Today, Baby was a ray of sunshine in Daddy's dreary life. There was a telephone call in the middle of the afternoon and at first Daddy's colleagues were rather worried. All we heard down the line was demented laughter. It took Mummy some 10 minutes to calm down enough to explain what happened. Apparently, Baby had been particularly alert today and was peering around him when he over-balanced. Not understanding yet that our upper appendages are for precisely such emergencies, he dived head first into a ready pillow. The look of utter astonishment on his face was enough to set Mummy off. Poor chap. I think he was far less indignant about his accident than Mummy's lack of sympathy.

Oh well, Mummy is going to treat him to one of her paint class today for the first time. Painting with brush in one hand while holding baby and palette balanced precariously on easel is the least of Mummy's many talents. Mummy doesn't yet realize it but soon she is going to be leaving her classical portrait and landscape water-colours behind. In a few months, Baby is going to be much more active. Jaskson Pollock here we come.

So what else has been happening with Baby today? He has been restless all day and relentless at his feeding. It is 10 p.m. Baby is still hungry and Mummy hasn't been able to have her dinner (growing cold at the stove), or, in fact, any proper food all day. (Chunks of bread in soup while standing up doesn't count in Daddy's book). Perhaps Baby is gearing up for a growth spurt but today, he is insatiable and hyperactive.

But we don't mind at all.

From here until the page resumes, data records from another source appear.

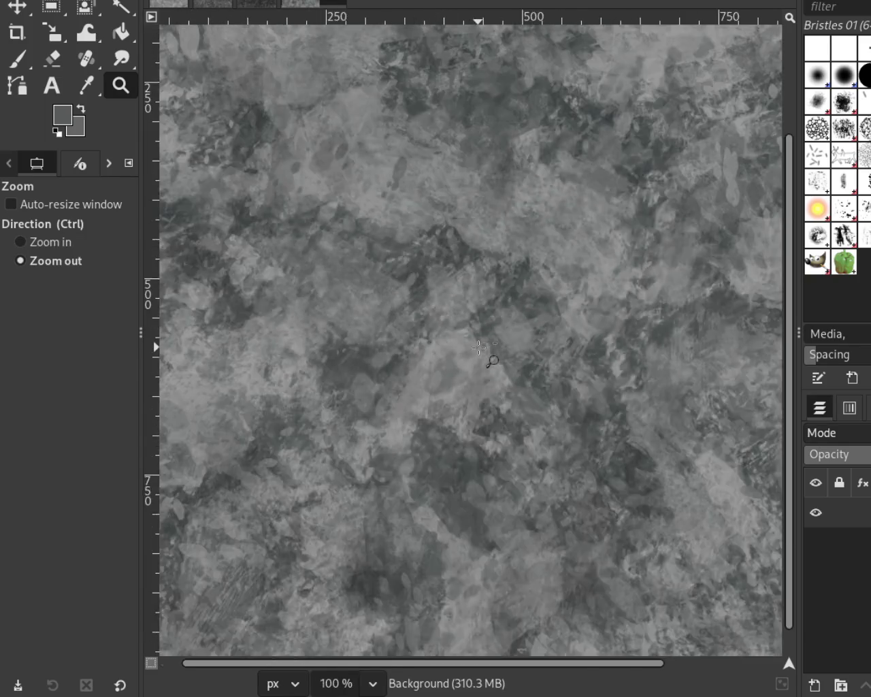
left_click(479, 348, "ctrl")
left_click(517, 333, "ctrl")
left_click(517, 334, "ctrl")
left_click(559, 320)
double_click(560, 320)
left_click(538, 325, "ctrl")
left_click(531, 326, "ctrl")
double_click(518, 329)
left_click(512, 330, "ctrl")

That is mainly because Mummy thinks Baby is gearing up to give us his first real smile. When Mummy plays with Baby, you can see just the left half of his lower lip starting to wobble into position, and his eyes begin to crinkle up. This is also exciting for Baby, and he tries at the same time to semaphone "Just look at what I can do". (We try not to let him propel himself entirely off the sofa). We don't yet know whether Baby is aiming for Mummy's shy smile or Daddy's toothy gormless grin (it is difficult to tell: Baby has no teeth). But we are convinced of one thing already. Wittgenstein is right and Chomsky doesn't know what he is talking about. This is not mimicry. He is one happy baby.

Aha. One final installment. This entry is turning out to be a relay race. Daddy finally got Baby to fall asleep (on his chest). Mummy has had her dinner and we are all going to join Baby in his slumbers. I reckon we have about three quarters of an hour if all goes well. Wish us luck tonight.